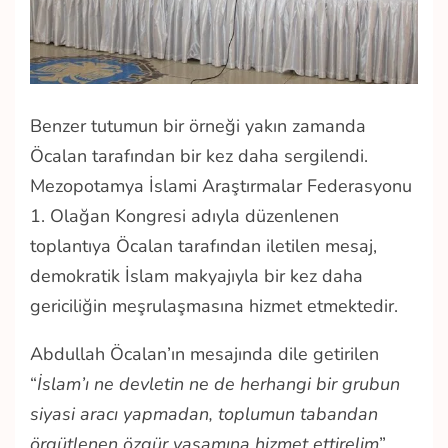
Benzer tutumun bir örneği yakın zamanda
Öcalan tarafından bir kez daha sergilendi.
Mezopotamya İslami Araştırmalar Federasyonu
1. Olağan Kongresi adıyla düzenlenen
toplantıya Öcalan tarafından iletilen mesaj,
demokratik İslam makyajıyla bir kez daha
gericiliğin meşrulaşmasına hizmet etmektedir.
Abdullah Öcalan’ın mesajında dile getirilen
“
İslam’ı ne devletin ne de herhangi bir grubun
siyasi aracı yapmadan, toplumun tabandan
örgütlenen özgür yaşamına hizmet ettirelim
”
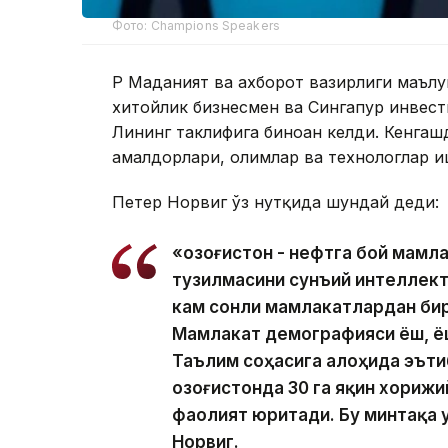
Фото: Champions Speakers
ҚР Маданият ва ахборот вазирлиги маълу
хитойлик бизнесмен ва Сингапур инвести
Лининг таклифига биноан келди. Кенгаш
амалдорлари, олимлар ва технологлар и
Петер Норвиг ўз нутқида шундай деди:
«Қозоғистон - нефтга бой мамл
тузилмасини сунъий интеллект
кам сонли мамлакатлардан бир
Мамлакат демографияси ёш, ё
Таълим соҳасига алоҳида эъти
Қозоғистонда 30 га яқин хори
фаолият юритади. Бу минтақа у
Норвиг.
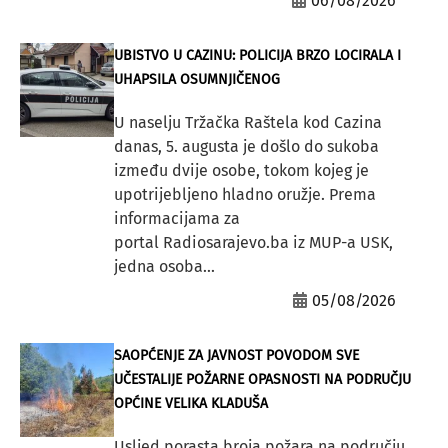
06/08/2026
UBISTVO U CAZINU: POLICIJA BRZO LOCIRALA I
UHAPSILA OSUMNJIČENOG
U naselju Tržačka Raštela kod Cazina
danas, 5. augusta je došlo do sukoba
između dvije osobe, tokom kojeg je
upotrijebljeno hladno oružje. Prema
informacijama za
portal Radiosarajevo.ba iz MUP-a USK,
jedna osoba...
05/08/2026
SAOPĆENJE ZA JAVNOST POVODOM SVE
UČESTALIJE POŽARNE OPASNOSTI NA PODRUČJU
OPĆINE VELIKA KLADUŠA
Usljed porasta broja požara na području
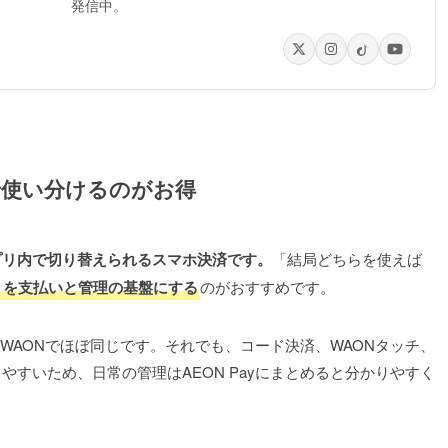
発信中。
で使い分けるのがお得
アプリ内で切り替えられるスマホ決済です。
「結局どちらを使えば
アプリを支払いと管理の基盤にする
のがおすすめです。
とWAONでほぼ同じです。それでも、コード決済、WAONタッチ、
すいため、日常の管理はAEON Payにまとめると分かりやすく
--- --- ---
Report every line of the records that contains the word "tarafından", with case taken into account.

▶ [Output for this task]
Öcalan tarafından bir kez daha sergilendi.
toplantıya Öcalan tarafından iletilen mesaj,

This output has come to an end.